The US Federal Aviation Administration (FAA)’s recommendations are followed globally by all aviation governing bodies. The FAA website says: ‘The FAA generally requires at least one year of post-marketing experience with a new drug before consideration for aeromedical certification purposes. This observation period allows time for uncommon, but aeromedically significant, adverse effects to manifest themselves.’
Some airlines, especially in Australia and New Zealand, simply sacked pilots refusing to have a Covid vaccination with the result that those still in service and suffering health conditions potentially caused by the jab are trying to hide it. Glen Waters said: ‘The most worrying is flight deck crew failing to disclose medically significant conditions for fear of losing their pilot’s licence.’
Airlines are aware that Covid vaccinations are being questioned for causing serious adverse events but have chosen to ignore all safety signals.
Dr Kate Manderson, the principal medical officer of Australia’s Civil Aviation Safety Authority (CASA), says she has no concerns about Covid vaccinations although she is aware of the case of American Airlines pilot Bob Snow, who suffered a heart attack last year, six minutes after landing his plane in Dallas, Texas. Citizen journalist and entrepreneur Steve Kirsch talked directly to Susan Northrup, who is the Federal Air Surgeon for the FAA, the top medical officer. She has never talked to Snow either although Kirsch provided her with Snow’s phone number. Bob Snow says that he has never been contacted by any authority for information about his vaccine-induced heart attack.
In June 2021, I reported that four British Airways pilots had died unexpectedly but BA refused to confirm or deny whether vaccines were implicated.
Fed up with negotiating with their airlines, pilots are fighting back. Qantas pilot Alan Dana, who set up Aussie Freedom Flyers, and former Virgin Australia captain Shane Murdock have launched a legal action on behalf of pilots, engineers, ground staff, and cabin crew, against Qantas and Virgin for breach of contract and unfair dismissal.

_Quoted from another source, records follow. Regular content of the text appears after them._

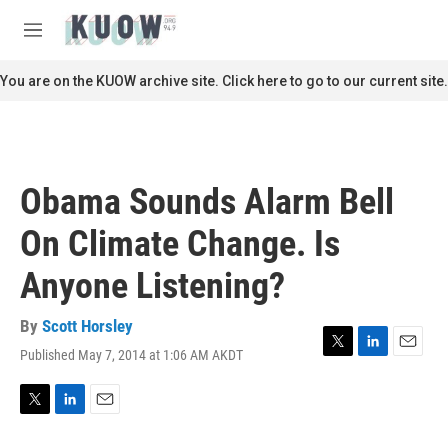
Skip to main content
S
e
M
a
e
r
n
You are on the KUOW archive site. Click here to go to our current site.
c
u
h
u
e
r
Obama Sounds Alarm Bell
y
On Climate Change. Is
Anyone Listening?
By
Scott Horsley
Published May 7, 2014 at 1:06 AM AKDT
T
L
E
w
i
m
i
n
a
t
k
i
T
L
E
t
e
l
w
i
m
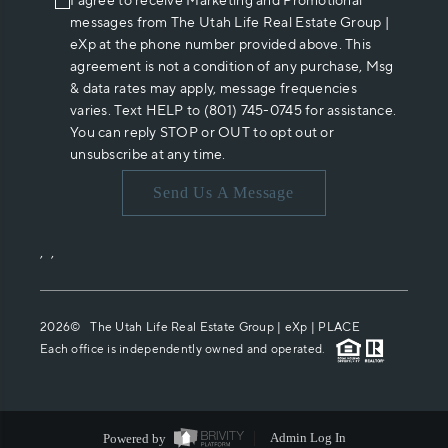
I agree to receive Marketing and Promotional
messages from The Utah Life Real Estate Group |
eXp at the phone number provided above. This
agreement is not a condition of any purchase, Msg
& data rates may apply, message frequencies
varies. Text HELP to (801) 745-0745 for assistance.
You can reply STOP or OUT to opt out or
unsubscribe at any time.
Send Us A Message
,
,
2026
© The Utah Life Real Estate Group | eXp |
PLACE
Each office is independently owned and operated.
Powered by
Admin Log In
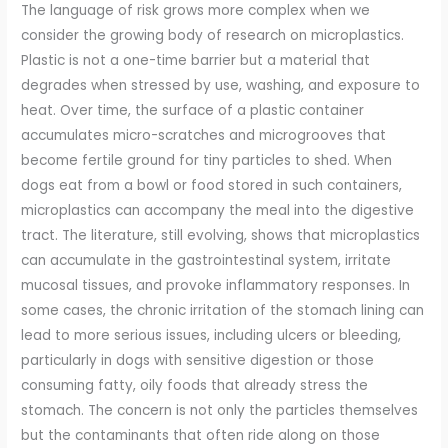
The language of risk grows more complex when we
consider the growing body of research on microplastics.
Plastic is not a one-time barrier but a material that
degrades when stressed by use, washing, and exposure to
heat. Over time, the surface of a plastic container
accumulates micro-scratches and microgrooves that
become fertile ground for tiny particles to shed. When
dogs eat from a bowl or food stored in such containers,
microplastics can accompany the meal into the digestive
tract. The literature, still evolving, shows that microplastics
can accumulate in the gastrointestinal system, irritate
mucosal tissues, and provoke inflammatory responses. In
some cases, the chronic irritation of the stomach lining can
lead to more serious issues, including ulcers or bleeding,
particularly in dogs with sensitive digestion or those
consuming fatty, oily foods that already stress the
stomach. The concern is not only the particles themselves
but the contaminants that often ride along on those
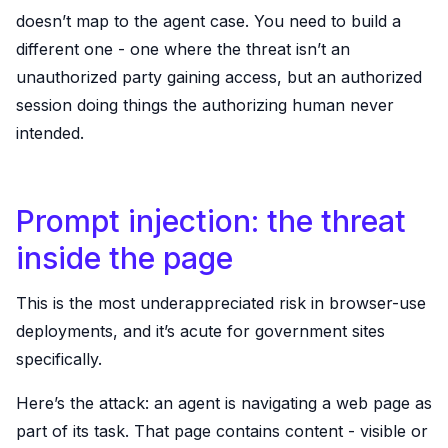
doesn’t map to the agent case. You need to build a
different one - one where the threat isn’t an
unauthorized party gaining access, but an authorized
session doing things the authorizing human never
intended.
Prompt injection: the threat
inside the page
This is the most underappreciated risk in browser-use
deployments, and it’s acute for government sites
specifically.
Here’s the attack: an agent is navigating a web page as
part of its task. That page contains content - visible or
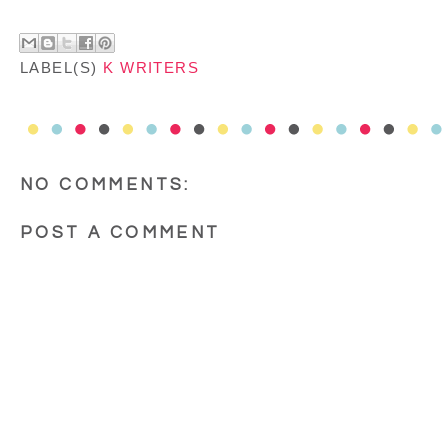
LABEL(S)
K WRITERS
NO COMMENTS:
POST A COMMENT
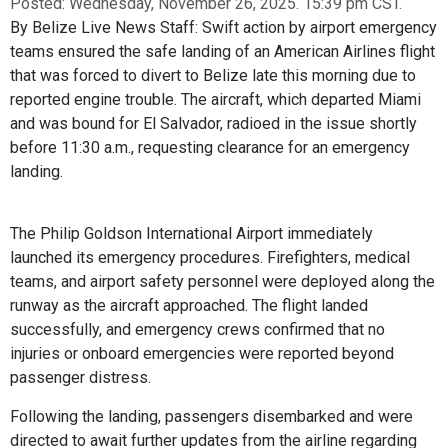
Posted:
Wednesday, November 26, 2025. 15:39 pm CST.
By Belize Live News Staff: Swift action by airport emergency
teams ensured the safe landing of an American Airlines flight
that was forced to divert to Belize late this morning due to
reported engine trouble. The aircraft, which departed Miami
and was bound for El Salvador, radioed in the issue shortly
before 11:30 a.m., requesting clearance for an emergency
landing.
The Philip Goldson International Airport immediately
launched its emergency procedures. Firefighters, medical
teams, and airport safety personnel were deployed along the
runway as the aircraft approached. The flight landed
successfully, and emergency crews confirmed that no
injuries or onboard emergencies were reported beyond
passenger distress.
Following the landing, passengers disembarked and were
directed to await further updates from the airline regarding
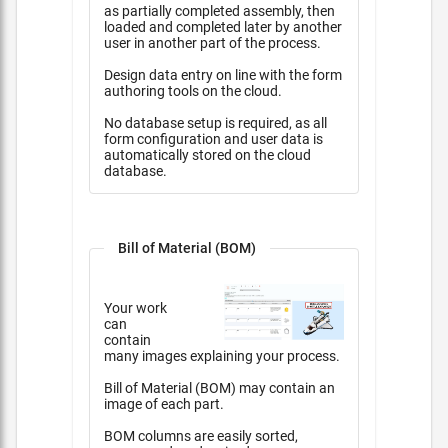
as partially completed assembly, then
loaded and completed later by another
user in another part of the process.
Design data entry on line with the form
authoring tools on the cloud.
No database setup is required, as all
form configuration and user data is
automatically stored on the cloud
database.
Bill of Material (BOM)
Your work
can
contain
many images explaining your process.
Bill of Material (BOM) may contain an
image of each part.
BOM columns are easily sorted,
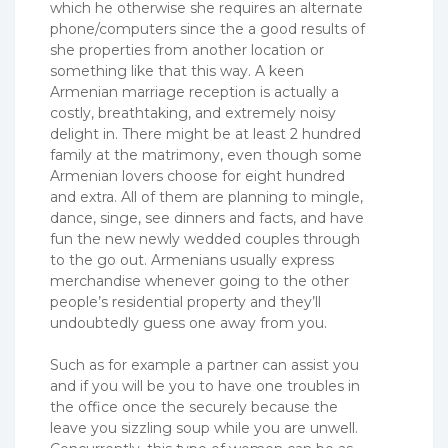
which he otherwise she requires an alternate
phone/computers since the a good results of
she properties from another location or
something like that this way. A keen
Armenian marriage reception is actually a
costly, breathtaking, and extremely noisy
delight in. There might be at least 2 hundred
family at the matrimony, even though some
Armenian lovers choose for eight hundred
and extra. All of them are planning to mingle,
dance, singe, see dinners and facts, and have
fun the new newly wedded couples through
to the go out. Armenians usually express
merchandise whenever going to the other
people’s residential property and they’ll
undoubtedly guess one away from you.
Such as for example a partner can assist you
and if you will be you to have one troubles in
the office once the securely because the
leave you sizzling soup while you are unwell.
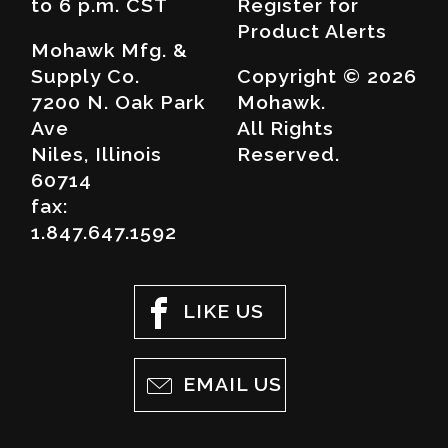
to 6 p.m. CST
Register for
Product Alerts
Mohawk Mfg. &
Supply Co.
Copyright © 2026
7200 N. Oak Park
Mohawk.
Ave
All Rights
Niles, Illinois
Reserved.
60714
fax:
1.847.647.1592
LIKE US
EMAIL US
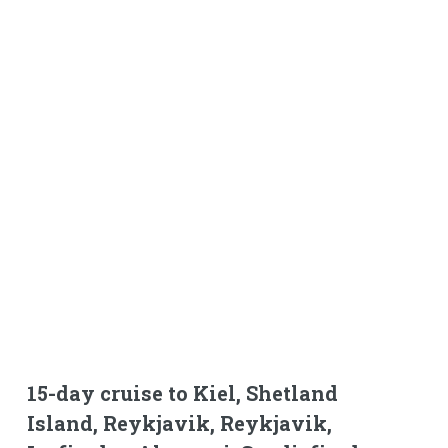
15-day cruise to Kiel, Shetland
Island, Reykjavik, Reykjavik,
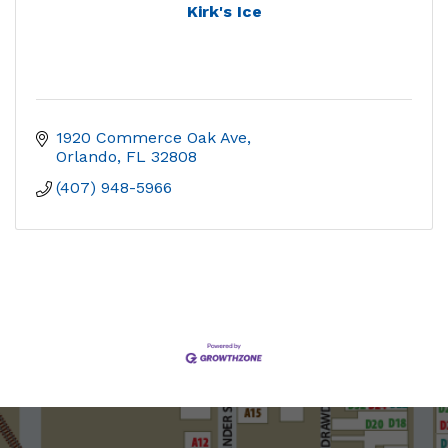
Kirk's Ice
1920 Commerce Oak Ave
Orlando
FL
32808
(407) 948-5966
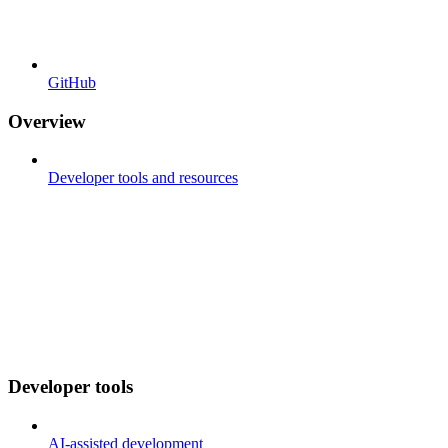
GitHub
Overview
Developer tools and resources
Developer tools
AI-assisted development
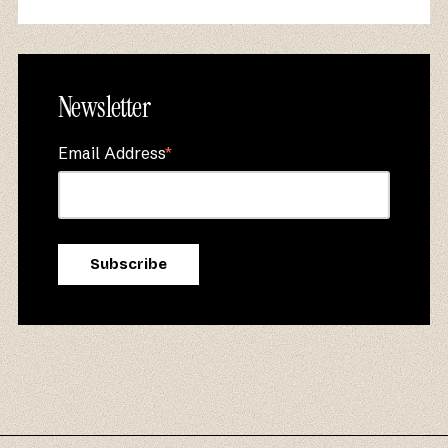
Newsletter
Email Address
*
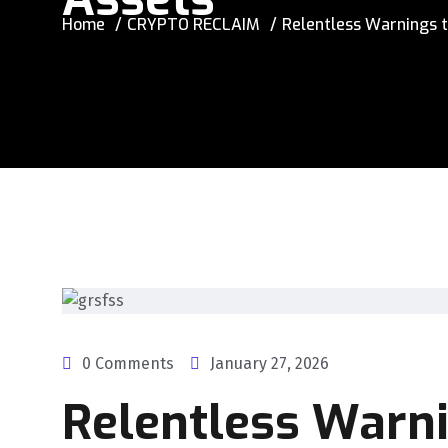
Home
CRYPTO RECLAIM
Relentless Warnings t
0 Comments
January 27, 2026
Relentless Warn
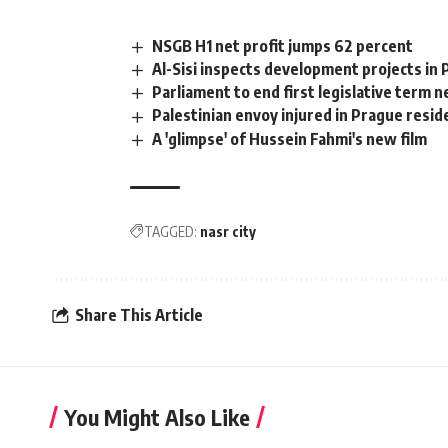
NSGB H1 net profit jumps 62 percent
Al-Sisi inspects development projects in 
Parliament to end first legislative term 
Palestinian envoy injured in Prague resid
A 'glimpse' of Hussein Fahmi's new film
TAGGED:
nasr city
Share This Article
You Might Also Like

They say aviation staff cannot be legally injected if they are being coerced, while both airlines argue this is not the case.
US Freedom Flyers have also launched a legal action.
The FAA issued this statement: ‘The FAA’s Federal Air Surgeon determined that pilots and air traffic controllers can safely receive the Pfizer, Moderna, Johnson & Johnson or Novavax vaccine. The FAA has seen no credible evidence of aircraft accidents or incapacitations caused by pilots suffering medical complications associated with COVID-19 vaccines.’
A Jetstar spokesperson said: ‘All New Zealand-based pilots, irrespective of the airline they work for, were required under New Zealand government health orders to be fully vaccinated in order to fly. All Jetstar employees are required to comply with government requirements at all times.’
We contacted all five airlines mentioned at the top of this article and Australia’s Civil Aviation Safety Authority but received no response.